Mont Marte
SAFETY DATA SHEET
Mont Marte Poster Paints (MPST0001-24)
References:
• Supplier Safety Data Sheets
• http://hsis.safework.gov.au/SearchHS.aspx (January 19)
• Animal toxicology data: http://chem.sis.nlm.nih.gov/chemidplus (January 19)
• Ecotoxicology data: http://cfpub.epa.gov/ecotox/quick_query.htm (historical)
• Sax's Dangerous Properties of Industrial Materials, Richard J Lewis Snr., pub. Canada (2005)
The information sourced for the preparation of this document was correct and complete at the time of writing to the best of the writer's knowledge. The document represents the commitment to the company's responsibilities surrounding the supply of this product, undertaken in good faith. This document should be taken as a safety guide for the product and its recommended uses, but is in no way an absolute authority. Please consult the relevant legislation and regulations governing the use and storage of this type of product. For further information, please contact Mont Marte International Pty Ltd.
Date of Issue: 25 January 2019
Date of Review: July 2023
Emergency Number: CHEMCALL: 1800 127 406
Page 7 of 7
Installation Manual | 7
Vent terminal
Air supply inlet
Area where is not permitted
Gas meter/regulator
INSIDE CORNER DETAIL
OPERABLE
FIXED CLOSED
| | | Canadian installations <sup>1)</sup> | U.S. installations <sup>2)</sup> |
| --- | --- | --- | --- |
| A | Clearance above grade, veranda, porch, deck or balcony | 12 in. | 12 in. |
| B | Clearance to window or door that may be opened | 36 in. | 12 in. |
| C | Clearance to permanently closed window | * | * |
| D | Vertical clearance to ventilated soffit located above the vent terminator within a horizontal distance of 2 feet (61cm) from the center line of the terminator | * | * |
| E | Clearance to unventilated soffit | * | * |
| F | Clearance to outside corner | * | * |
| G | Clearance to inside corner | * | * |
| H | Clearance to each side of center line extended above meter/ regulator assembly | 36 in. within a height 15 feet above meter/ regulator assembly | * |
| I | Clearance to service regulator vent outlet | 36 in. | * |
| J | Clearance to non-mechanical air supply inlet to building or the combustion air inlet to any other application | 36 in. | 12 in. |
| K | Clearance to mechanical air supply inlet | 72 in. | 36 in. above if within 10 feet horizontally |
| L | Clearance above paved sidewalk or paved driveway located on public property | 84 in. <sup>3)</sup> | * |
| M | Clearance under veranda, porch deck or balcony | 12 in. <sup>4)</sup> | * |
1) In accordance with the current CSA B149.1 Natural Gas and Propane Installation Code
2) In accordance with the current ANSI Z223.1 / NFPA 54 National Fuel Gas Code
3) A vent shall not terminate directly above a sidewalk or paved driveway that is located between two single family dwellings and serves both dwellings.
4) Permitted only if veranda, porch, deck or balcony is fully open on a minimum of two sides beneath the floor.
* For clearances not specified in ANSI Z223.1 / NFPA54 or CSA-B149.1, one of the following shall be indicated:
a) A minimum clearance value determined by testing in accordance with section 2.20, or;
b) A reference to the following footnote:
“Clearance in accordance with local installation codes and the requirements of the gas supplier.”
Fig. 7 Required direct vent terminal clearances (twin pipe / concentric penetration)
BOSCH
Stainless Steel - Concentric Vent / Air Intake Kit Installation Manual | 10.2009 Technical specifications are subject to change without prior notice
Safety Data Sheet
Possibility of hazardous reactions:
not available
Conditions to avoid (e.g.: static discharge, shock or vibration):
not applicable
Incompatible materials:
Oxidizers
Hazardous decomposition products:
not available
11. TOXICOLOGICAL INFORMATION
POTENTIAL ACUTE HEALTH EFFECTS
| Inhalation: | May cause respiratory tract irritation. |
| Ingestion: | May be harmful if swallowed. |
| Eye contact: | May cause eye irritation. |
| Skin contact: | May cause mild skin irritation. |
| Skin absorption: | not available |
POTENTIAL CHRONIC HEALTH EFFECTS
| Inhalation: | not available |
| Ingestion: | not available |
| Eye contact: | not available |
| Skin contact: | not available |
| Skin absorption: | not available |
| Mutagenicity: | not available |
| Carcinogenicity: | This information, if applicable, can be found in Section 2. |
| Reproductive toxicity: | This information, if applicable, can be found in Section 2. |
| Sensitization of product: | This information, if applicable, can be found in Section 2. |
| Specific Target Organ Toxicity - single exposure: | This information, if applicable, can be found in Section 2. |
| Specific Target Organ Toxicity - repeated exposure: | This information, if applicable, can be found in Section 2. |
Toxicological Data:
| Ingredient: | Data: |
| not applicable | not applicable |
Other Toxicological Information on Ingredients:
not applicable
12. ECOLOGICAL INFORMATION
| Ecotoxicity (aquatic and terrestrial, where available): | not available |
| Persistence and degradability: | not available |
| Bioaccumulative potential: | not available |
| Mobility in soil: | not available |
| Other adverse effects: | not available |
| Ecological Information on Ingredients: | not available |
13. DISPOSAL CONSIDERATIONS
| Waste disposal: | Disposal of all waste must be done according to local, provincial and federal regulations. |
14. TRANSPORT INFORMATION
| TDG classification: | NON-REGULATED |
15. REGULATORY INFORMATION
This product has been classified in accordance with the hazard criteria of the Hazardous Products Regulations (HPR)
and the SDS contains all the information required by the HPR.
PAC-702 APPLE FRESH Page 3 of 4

--- --- ---

INSTRUCTIONS TO FOLLOW: Please return all of the entries above, exactly and completely.

EXERCISE SOLUTION:
Mont Marte
SAFETY DATA SHEET
Mont Marte Poster Paints (MPST0001-24)
References:
• Supplier Safety Data Sheets
• http://hsis.safework.gov.au/SearchHS.aspx (January 19)
• Animal toxicology data: http://chem.sis.nlm.nih.gov/chemidplus (January 19)
• Ecotoxicology data: http://cfpub.epa.gov/ecotox/quick_query.htm (historical)
• Sax's Dangerous Properties of Industrial Materials, Richard J Lewis Snr., pub. Canada (2005)
The information sourced for the preparation of this document was correct and complete at the time of writing to the best of the writer's knowledge. The document represents the commitment to the company's responsibilities surrounding the supply of this product, undertaken in good faith. This document should be taken as a safety guide for the product and its recommended uses, but is in no way an absolute authority. Please consult the relevant legislation and regulations governing the use and storage of this type of product. For further information, please contact Mont Marte International Pty Ltd.
Date of Issue: 25 January 2019
Date of Review: July 2023
Emergency Number: CHEMCALL: 1800 127 406
Page 7 of 7
Installation Manual | 7
Vent terminal
Air supply inlet
Area where is not permitted
Gas meter/regulator
INSIDE CORNER DETAIL
OPERABLE
FIXED CLOSED
| | | Canadian installations <sup>1)</sup> | U.S. installations <sup>2)</sup> |
| --- | --- | --- | --- |
| A | Clearance above grade, veranda, porch, deck or balcony | 12 in. | 12 in. |
| B | Clearance to window or door that may be opened | 36 in. | 12 in. |
| C | Clearance to permanently closed window | * | * |
| D | Vertical clearance to ventilated soffit located above the vent terminator within a horizontal distance of 2 feet (61cm) from the center line of the terminator | * | * |
| E | Clearance to unventilated soffit | * | * |
| F | Clearance to outside corner | * | * |
| G | Clearance to inside corner | * | * |
| H | Clearance to each side of center line extended above meter/ regulator assembly | 36 in. within a height 15 feet above meter/ regulator assembly | * |
| I | Clearance to service regulator vent outlet | 36 in. | * |
| J | Clearance to non-mechanical air supply inlet to building or the combustion air inlet to any other application | 36 in. | 12 in. |
| K | Clearance to mechanical air supply inlet | 72 in. | 36 in. above if within 10 feet horizontally |
| L | Clearance above paved sidewalk or paved driveway located on public property | 84 in. <sup>3)</sup> | * |
| M | Clearance under veranda, porch deck or balcony | 12 in. <sup>4)</sup> | * |
1) In accordance with the current CSA B149.1 Natural Gas and Propane Installation Code
2) In accordance with the current ANSI Z223.1 / NFPA 54 National Fuel Gas Code
3) A vent shall not terminate directly above a sidewalk or paved driveway that is located between two single family dwellings and serves both dwellings.
4) Permitted only if veranda, porch, deck or balcony is fully open on a minimum of two sides beneath the floor.
* For clearances not specified in ANSI Z223.1 / NFPA54 or CSA-B149.1, one of the following shall be indicated:
a) A minimum clearance value determined by testing in accordance with section 2.20, or;
b) A reference to the following footnote:
“Clearance in accordance with local installation codes and the requirements of the gas supplier.”
Fig. 7 Required direct vent terminal clearances (twin pipe / concentric penetration)
BOSCH
Stainless Steel - Concentric Vent / Air Intake Kit Installation Manual | 10.2009 Technical specifications are subject to change without prior notice
Safety Data Sheet
Possibility of hazardous reactions:
not available
Conditions to avoid (e.g.: static discharge, shock or vibration):
not applicable
Incompatible materials:
Oxidizers
Hazardous decomposition products:
not available
11. TOXICOLOGICAL INFORMATION
POTENTIAL ACUTE HEALTH EFFECTS
| Inhalation: | May cause respiratory tract irritation. |
| Ingestion: | May be harmful if swallowed. |
| Eye contact: | May cause eye irritation. |
| Skin contact: | May cause mild skin irritation. |
| Skin absorption: | not available |
POTENTIAL CHRONIC HEALTH EFFECTS
| Inhalation: | not available |
| Ingestion: | not available |
| Eye contact: | not available |
| Skin contact: | not available |
| Skin absorption: | not available |
| Mutagenicity: | not available |
| Carcinogenicity: | This information, if applicable, can be found in Section 2. |
| Reproductive toxicity: | This information, if applicable, can be found in Section 2. |
| Sensitization of product: | This information, if applicable, can be found in Section 2. |
| Specific Target Organ Toxicity - single exposure: | This information, if applicable, can be found in Section 2. |
| Specific Target Organ Toxicity - repeated exposure: | This information, if applicable, can be found in Section 2. |
Toxicological Data:
| Ingredient: | Data: |
| not applicable | not applicable |
Other Toxicological Information on Ingredients:
not applicable
12. ECOLOGICAL INFORMATION
| Ecotoxicity (aquatic and terrestrial, where available): | not available |
| Persistence and degradability: | not available |
| Bioaccumulative potential: | not available |
| Mobility in soil: | not available |
| Other adverse effects: | not available |
| Ecological Information on Ingredients: | not available |
13. DISPOSAL CONSIDERATIONS
| Waste disposal: | Disposal of all waste must be done according to local, provincial and federal regulations. |
14. TRANSPORT INFORMATION
| TDG classification: | NON-REGULATED |
15. REGULATORY INFORMATION
This product has been classified in accordance with the hazard criteria of the Hazardous Products Regulations (HPR)
and the SDS contains all the information required by the HPR.
PAC-702 APPLE FRESH Page 3 of 4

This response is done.